Wherein the memory 84 may include volatile memory (English) such as random-access memory (RAM); the memory may also include a nonvolatile memory (English: non-volatile memory), such as a flash memory (English: flash memory), a hard disk (English: HARD DISK DRIVE, abbreviation: HDD) or a solid state disk (English: solid-STATE DRIVE, abbreviation: SSD); the memory 84 may also include a combination of the types of memory described above.
The processor 81 may be a central processor (english: central processing unit, abbreviated: CPU), a network processor (english: network processor, abbreviated: NP) or a combination of CPU and NP.
The processor 81 may further include a hardware chip. The hardware chip may be an application-specific integrated circuit (ASIC), a Programmable Logic Device (PLD), or a combination thereof (English: programmable logic device). The PLD may be a complex programmable logic device (English: complex programmable logic device, abbreviated: CPLD), a field-programmable gate array (English: field-programmable GATE ARRAY, abbreviated: FPGA), a general-purpose array logic (English: GENERIC ARRAY logic, abbreviated: GAL), or any combination thereof.
Optionally, the memory 84 is also used for storing program instructions. Processor 81 may invoke program instructions to implement the data analysis methods as shown in the embodiments of the present application in fig. 1-3 and fig. 5-6.
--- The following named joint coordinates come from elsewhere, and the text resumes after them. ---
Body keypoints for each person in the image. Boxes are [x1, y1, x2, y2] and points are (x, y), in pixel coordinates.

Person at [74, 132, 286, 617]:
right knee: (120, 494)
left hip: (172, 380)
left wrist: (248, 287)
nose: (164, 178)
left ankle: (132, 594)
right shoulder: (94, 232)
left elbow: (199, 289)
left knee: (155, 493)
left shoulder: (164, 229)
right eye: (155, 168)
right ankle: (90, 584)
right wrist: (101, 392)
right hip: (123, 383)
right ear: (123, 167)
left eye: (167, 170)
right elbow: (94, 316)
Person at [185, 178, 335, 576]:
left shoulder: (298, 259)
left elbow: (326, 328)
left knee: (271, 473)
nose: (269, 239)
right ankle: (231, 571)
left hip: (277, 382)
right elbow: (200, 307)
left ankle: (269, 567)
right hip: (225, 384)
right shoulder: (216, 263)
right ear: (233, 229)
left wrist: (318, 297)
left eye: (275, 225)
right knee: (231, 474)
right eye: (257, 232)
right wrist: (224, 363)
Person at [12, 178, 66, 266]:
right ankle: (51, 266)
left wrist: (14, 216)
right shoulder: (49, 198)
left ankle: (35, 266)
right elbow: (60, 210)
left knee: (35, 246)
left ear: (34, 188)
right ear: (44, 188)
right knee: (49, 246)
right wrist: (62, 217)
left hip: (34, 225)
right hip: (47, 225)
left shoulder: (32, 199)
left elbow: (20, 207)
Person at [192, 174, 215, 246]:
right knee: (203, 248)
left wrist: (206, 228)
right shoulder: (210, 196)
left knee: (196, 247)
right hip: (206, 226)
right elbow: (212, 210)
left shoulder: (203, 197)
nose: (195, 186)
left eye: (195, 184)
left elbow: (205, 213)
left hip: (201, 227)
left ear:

The embodiment of the invention also provides a data analysis system, which comprises:
The target vehicle in the above embodiment, for performing the data analysis method of any one of the above embodiments;
the cloud server is connected with the target vehicle and used for executing the data analysis method in any one of the above embodiments.
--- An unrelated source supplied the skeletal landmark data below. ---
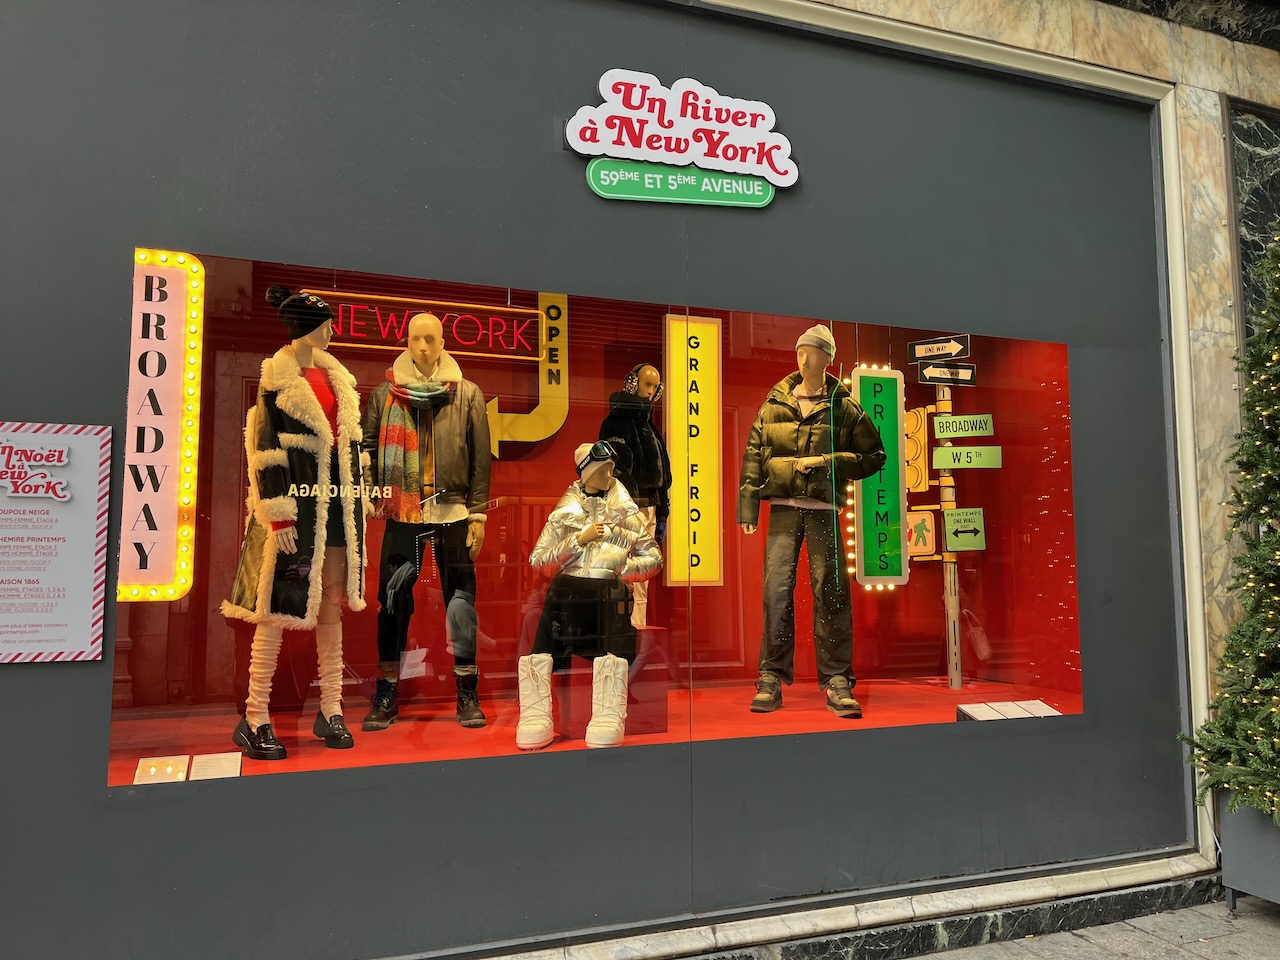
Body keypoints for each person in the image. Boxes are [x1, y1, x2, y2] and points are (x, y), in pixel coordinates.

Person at [223, 285, 369, 760]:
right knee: (275, 611)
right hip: (294, 518)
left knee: (331, 607)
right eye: (325, 324)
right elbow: (264, 453)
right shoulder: (275, 383)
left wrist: (360, 498)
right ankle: (255, 715)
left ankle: (332, 708)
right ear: (306, 327)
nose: (332, 332)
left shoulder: (340, 381)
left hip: (336, 516)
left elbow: (352, 450)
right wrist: (278, 515)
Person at [737, 324, 886, 718]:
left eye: (812, 352)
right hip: (783, 509)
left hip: (823, 510)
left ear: (828, 358)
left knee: (830, 591)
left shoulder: (844, 406)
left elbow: (875, 457)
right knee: (776, 591)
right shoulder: (775, 402)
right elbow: (753, 453)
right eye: (800, 351)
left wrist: (827, 462)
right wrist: (748, 508)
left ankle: (838, 679)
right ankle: (770, 676)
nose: (803, 359)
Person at [361, 312, 491, 730]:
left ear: (442, 343)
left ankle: (467, 691)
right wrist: (373, 493)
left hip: (452, 511)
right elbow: (367, 448)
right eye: (416, 338)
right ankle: (386, 692)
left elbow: (480, 457)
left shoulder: (467, 394)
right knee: (392, 601)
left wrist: (478, 514)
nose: (422, 346)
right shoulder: (385, 394)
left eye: (430, 339)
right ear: (406, 341)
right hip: (404, 512)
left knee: (461, 602)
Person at [516, 442, 662, 750]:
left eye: (611, 469)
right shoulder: (564, 515)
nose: (609, 474)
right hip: (569, 597)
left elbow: (653, 559)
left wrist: (619, 568)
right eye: (602, 469)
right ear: (586, 473)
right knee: (552, 602)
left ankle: (608, 712)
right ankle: (536, 712)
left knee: (611, 596)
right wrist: (577, 541)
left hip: (608, 595)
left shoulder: (627, 514)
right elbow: (538, 561)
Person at [598, 363, 671, 628]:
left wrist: (662, 510)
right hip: (629, 506)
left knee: (642, 568)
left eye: (655, 386)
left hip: (648, 505)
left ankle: (636, 623)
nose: (651, 391)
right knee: (621, 564)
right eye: (647, 384)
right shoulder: (617, 421)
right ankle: (617, 625)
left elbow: (663, 471)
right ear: (633, 383)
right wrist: (625, 501)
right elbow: (612, 467)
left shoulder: (648, 425)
The embodiment of the invention also provides a non-transitory computer storage medium, wherein the computer storage medium stores computer executable instructions, and the computer executable instructions can execute the data analysis method in any of the method embodiments. The storage medium may be a magnetic disk, an optical disk, a Read-Only Memory (ROM), a random access Memory (Random Access Memory, RAM), a Flash Memory (Flash Memory), a hard disk (HARD DISK DRIVE, abbreviated as HDD), a Solid state disk (Solid-STATE DRIVE, SSD), or the like; the storage medium may also comprise a combination of memories of the kind described above.
Although embodiments of the present invention have been described in connection with the accompanying drawings, various modifications and variations may be made by those skilled in the art without departing from the spirit and scope of the invention, and such modifications and variations fall within the scope of the invention as defined by the appended claims.